--- Data Enclosed Below ---
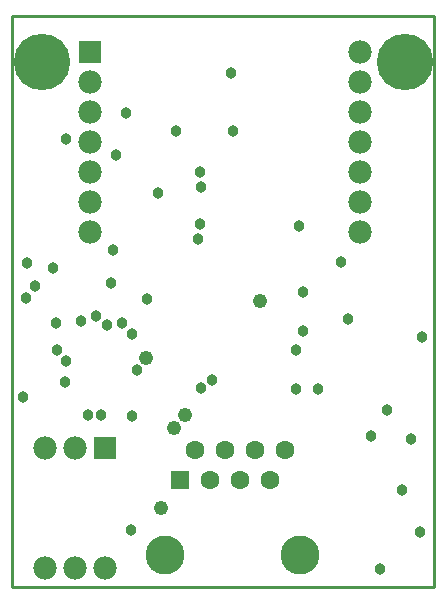
<source format=gbs>
G04*
G04 #@! TF.GenerationSoftware,Altium Limited,Altium Designer,19.1.8 (144)*
G04*
G04 Layer_Color=16711935*
%FSLAX24Y24*%
%MOIN*%
G70*
G01*
G75*
%ADD11C,0.0100*%
%ADD28C,0.1300*%
%ADD29C,0.0631*%
%ADD30R,0.0631X0.0631*%
%ADD31R,0.0780X0.0780*%
%ADD32C,0.0780*%
%ADD33C,0.1880*%
%ADD34R,0.0780X0.0780*%
%ADD35C,0.0380*%
%ADD36C,0.0480*%
D11*
X10000Y10000D02*
Y29050D01*
X24050D01*
X24050Y10000D01*
X10000D02*
X24050D01*
D28*
X15100Y11059D02*
D03*
X19600D02*
D03*
D29*
X17600Y13559D02*
D03*
X17100Y14559D02*
D03*
X18100D02*
D03*
X16600Y13559D02*
D03*
X18600D02*
D03*
X16100Y14559D02*
D03*
X19100D02*
D03*
D30*
X15600Y13559D02*
D03*
D31*
X12600Y27850D02*
D03*
D32*
Y26850D02*
D03*
Y25850D02*
D03*
Y24850D02*
D03*
Y23850D02*
D03*
Y22850D02*
D03*
Y21850D02*
D03*
X21600Y27850D02*
D03*
Y26850D02*
D03*
Y25850D02*
D03*
Y24850D02*
D03*
Y23850D02*
D03*
Y22850D02*
D03*
Y21850D02*
D03*
X12100Y14650D02*
D03*
X11100D02*
D03*
X13100Y10650D02*
D03*
X12100D02*
D03*
X11100D02*
D03*
D33*
X11000Y27500D02*
D03*
X23100D02*
D03*
D34*
X13100Y14650D02*
D03*
D35*
X17300Y27150D02*
D03*
X10350Y16350D02*
D03*
X11500Y17900D02*
D03*
X10450Y19650D02*
D03*
X13650Y18800D02*
D03*
X16250Y22100D02*
D03*
X12300Y18870D02*
D03*
X23650Y18350D02*
D03*
X23300Y14950D02*
D03*
X12950Y15750D02*
D03*
X11750Y16850D02*
D03*
X17350Y25200D02*
D03*
X16250Y23850D02*
D03*
X11800Y17550D02*
D03*
X23000Y13250D02*
D03*
X21200Y18950D02*
D03*
X20950Y20850D02*
D03*
X10500Y20800D02*
D03*
X11350Y20650D02*
D03*
X11450Y18800D02*
D03*
X14000Y18450D02*
D03*
X14150Y17250D02*
D03*
X10750Y20050D02*
D03*
X23600Y11850D02*
D03*
X13950Y11900D02*
D03*
X16200Y21600D02*
D03*
X16300Y16650D02*
D03*
X16650Y16900D02*
D03*
X13150Y18750D02*
D03*
X12800Y19050D02*
D03*
X12534Y15734D02*
D03*
X14000Y15700D02*
D03*
X16300Y23350D02*
D03*
X13350Y21250D02*
D03*
X11800Y24950D02*
D03*
X13800Y25800D02*
D03*
X13450Y24400D02*
D03*
X13300Y20150D02*
D03*
X14850Y23150D02*
D03*
X15450Y25200D02*
D03*
X14500Y19600D02*
D03*
X19550Y22050D02*
D03*
X20200Y16600D02*
D03*
X22500Y15900D02*
D03*
X22250Y10600D02*
D03*
X21950Y15050D02*
D03*
X19450Y17900D02*
D03*
Y16600D02*
D03*
X19700Y18550D02*
D03*
Y19850D02*
D03*
D36*
X15750Y15750D02*
D03*
X15400Y15300D02*
D03*
X14950Y12650D02*
D03*
X18250Y19550D02*
D03*
X14450Y17650D02*
D03*
M02*

</source>
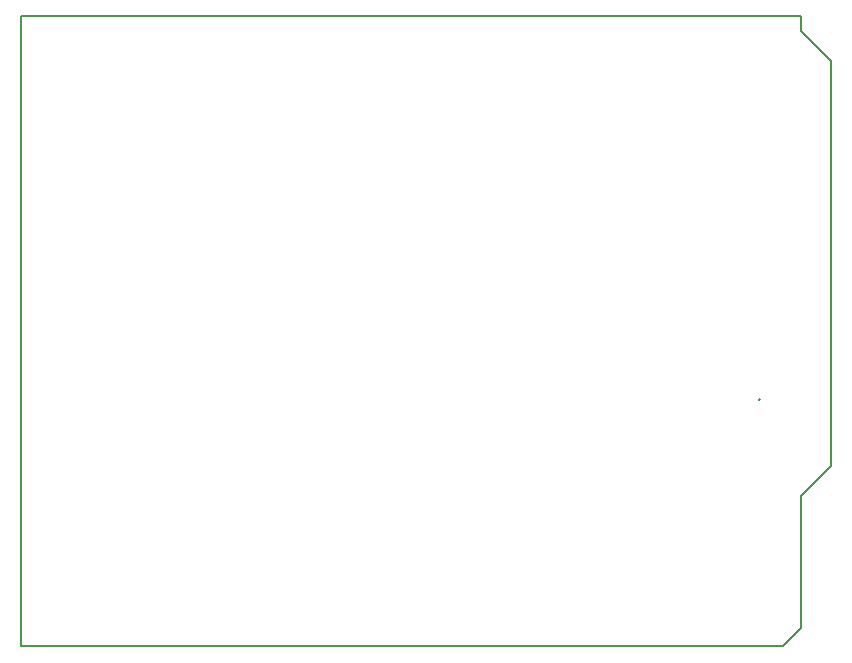
<source format=gbr>
G04 #@! TF.GenerationSoftware,KiCad,Pcbnew,5.0.2-bee76a0~70~ubuntu16.04.1*
G04 #@! TF.CreationDate,2021-10-26T00:07:22+01:00*
G04 #@! TF.ProjectId,Podcar_PCB,506f6463-6172-45f5-9043-422e6b696361,rev?*
G04 #@! TF.SameCoordinates,Original*
G04 #@! TF.FileFunction,Legend,Bot*
G04 #@! TF.FilePolarity,Positive*
%FSLAX46Y46*%
G04 Gerber Fmt 4.6, Leading zero omitted, Abs format (unit mm)*
G04 Created by KiCad (PCBNEW 5.0.2-bee76a0~70~ubuntu16.04.1) date Tue 26 Oct 2021 00:07:22 BST*
%MOMM*%
%LPD*%
G01*
G04 APERTURE LIST*
%ADD10C,0.150000*%
G04 APERTURE END LIST*
D10*
G04 #@! TO.C,XA1*
X25600000Y-139040000D02*
X90116000Y-139040000D01*
X25600000Y-85700000D02*
X91640000Y-85700000D01*
X90116000Y-139040000D02*
X91640000Y-137516000D01*
X91640000Y-85700000D02*
X91640000Y-86970000D01*
X91640000Y-86970000D02*
X94180000Y-89510000D01*
X94180000Y-89510000D02*
X94180000Y-123800000D01*
X94180000Y-123800000D02*
X91640000Y-126340000D01*
X91640000Y-126340000D02*
X91640000Y-137516000D01*
X25600000Y-139040000D02*
X25600000Y-85700000D01*
X88084000Y-118061142D02*
X88036380Y-118108761D01*
X88084000Y-118156380D01*
X88131619Y-118108761D01*
X88084000Y-118061142D01*
X88084000Y-118156380D01*
G04 #@! TD*
M02*

</source>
--- End of Enclosed Data ---
● **Task goal**
Output the entries above exactly as given, but strip out the pictures.

● **Reply**
<source format=gbs>
G04*
G04 #@! TF.GenerationSoftware,Altium Limited,Altium Designer,19.1.8 (144)*
G04*
G04 Layer_Color=16711935*
%FSLAX24Y24*%
%MOIN*%
G70*
G01*
G75*
%ADD11C,0.0100*%
%ADD28C,0.1300*%
%ADD29C,0.0631*%
%ADD30R,0.0631X0.0631*%
%ADD31R,0.0780X0.0780*%
%ADD32C,0.0780*%
%ADD33C,0.1880*%
%ADD34R,0.0780X0.0780*%
%ADD35C,0.0380*%
%ADD36C,0.0480*%
D11*
X10000Y10000D02*
Y29050D01*
X24050D01*
X24050Y10000D01*
X10000D02*
X24050D01*
D28*
X15100Y11059D02*
D03*
X19600D02*
D03*
D29*
X17600Y13559D02*
D03*
X17100Y14559D02*
D03*
X18100D02*
D03*
X16600Y13559D02*
D03*
X18600D02*
D03*
X16100Y14559D02*
D03*
X19100D02*
D03*
D30*
X15600Y13559D02*
D03*
D31*
X12600Y27850D02*
D03*
D32*
Y26850D02*
D03*
Y25850D02*
D03*
Y24850D02*
D03*
Y23850D02*
D03*
Y22850D02*
D03*
Y21850D02*
D03*
X21600Y27850D02*
D03*
Y26850D02*
D03*
Y25850D02*
D03*
Y24850D02*
D03*
Y23850D02*
D03*
Y22850D02*
D03*
Y21850D02*
D03*
X12100Y14650D02*
D03*
X11100D02*
D03*
X13100Y10650D02*
D03*
X12100D02*
D03*
X11100D02*
D03*
D33*
X11000Y27500D02*
D03*
X23100D02*
D03*
D34*
X13100Y14650D02*
D03*
D35*
X17300Y27150D02*
D03*
X10350Y16350D02*
D03*
X11500Y17900D02*
D03*
X10450Y19650D02*
D03*
X13650Y18800D02*
D03*
X16250Y22100D02*
D03*
X12300Y18870D02*
D03*
X23650Y18350D02*
D03*
X23300Y14950D02*
D03*
X12950Y15750D02*
D03*
X11750Y16850D02*
D03*
X17350Y25200D02*
D03*
X16250Y23850D02*
D03*
X11800Y17550D02*
D03*
X23000Y13250D02*
D03*
X21200Y18950D02*
D03*
X20950Y20850D02*
D03*
X10500Y20800D02*
D03*
X11350Y20650D02*
D03*
X11450Y18800D02*
D03*
X14000Y18450D02*
D03*
X14150Y17250D02*
D03*
X10750Y20050D02*
D03*
X23600Y11850D02*
D03*
X13950Y11900D02*
D03*
X16200Y21600D02*
D03*
X16300Y16650D02*
D03*
X16650Y16900D02*
D03*
X13150Y18750D02*
D03*
X12800Y19050D02*
D03*
X12534Y15734D02*
D03*
X14000Y15700D02*
D03*
X16300Y23350D02*
D03*
X13350Y21250D02*
D03*
X11800Y24950D02*
D03*
X13800Y25800D02*
D03*
X13450Y24400D02*
D03*
X13300Y20150D02*
D03*
X14850Y23150D02*
D03*
X15450Y25200D02*
D03*
X14500Y19600D02*
D03*
X19550Y22050D02*
D03*
X20200Y16600D02*
D03*
X22500Y15900D02*
D03*
X22250Y10600D02*
D03*
X21950Y15050D02*
D03*
X19450Y17900D02*
D03*
Y16600D02*
D03*
X19700Y18550D02*
D03*
Y19850D02*
D03*
D36*
X15750Y15750D02*
D03*
X15400Y15300D02*
D03*
X14950Y12650D02*
D03*
X18250Y19550D02*
D03*
X14450Y17650D02*
D03*
M02*

</source>
<source format=gbr>
G04 #@! TF.GenerationSoftware,KiCad,Pcbnew,5.0.2-bee76a0~70~ubuntu16.04.1*
G04 #@! TF.CreationDate,2021-10-26T00:07:22+01:00*
G04 #@! TF.ProjectId,Podcar_PCB,506f6463-6172-45f5-9043-422e6b696361,rev?*
G04 #@! TF.SameCoordinates,Original*
G04 #@! TF.FileFunction,Legend,Bot*
G04 #@! TF.FilePolarity,Positive*
%FSLAX46Y46*%
G04 Gerber Fmt 4.6, Leading zero omitted, Abs format (unit mm)*
G04 Created by KiCad (PCBNEW 5.0.2-bee76a0~70~ubuntu16.04.1) date Tue 26 Oct 2021 00:07:22 BST*
%MOMM*%
%LPD*%
G01*
G04 APERTURE LIST*
%ADD10C,0.150000*%
G04 APERTURE END LIST*
D10*
G04 #@! TO.C,XA1*
X25600000Y-139040000D02*
X90116000Y-139040000D01*
X25600000Y-85700000D02*
X91640000Y-85700000D01*
X90116000Y-139040000D02*
X91640000Y-137516000D01*
X91640000Y-85700000D02*
X91640000Y-86970000D01*
X91640000Y-86970000D02*
X94180000Y-89510000D01*
X94180000Y-89510000D02*
X94180000Y-123800000D01*
X94180000Y-123800000D02*
X91640000Y-126340000D01*
X91640000Y-126340000D02*
X91640000Y-137516000D01*
X25600000Y-139040000D02*
X25600000Y-85700000D01*
X88084000Y-118061142D02*
X88036380Y-118108761D01*
X88084000Y-118156380D01*
X88131619Y-118108761D01*
X88084000Y-118061142D01*
X88084000Y-118156380D01*
G04 #@! TD*
M02*

</source>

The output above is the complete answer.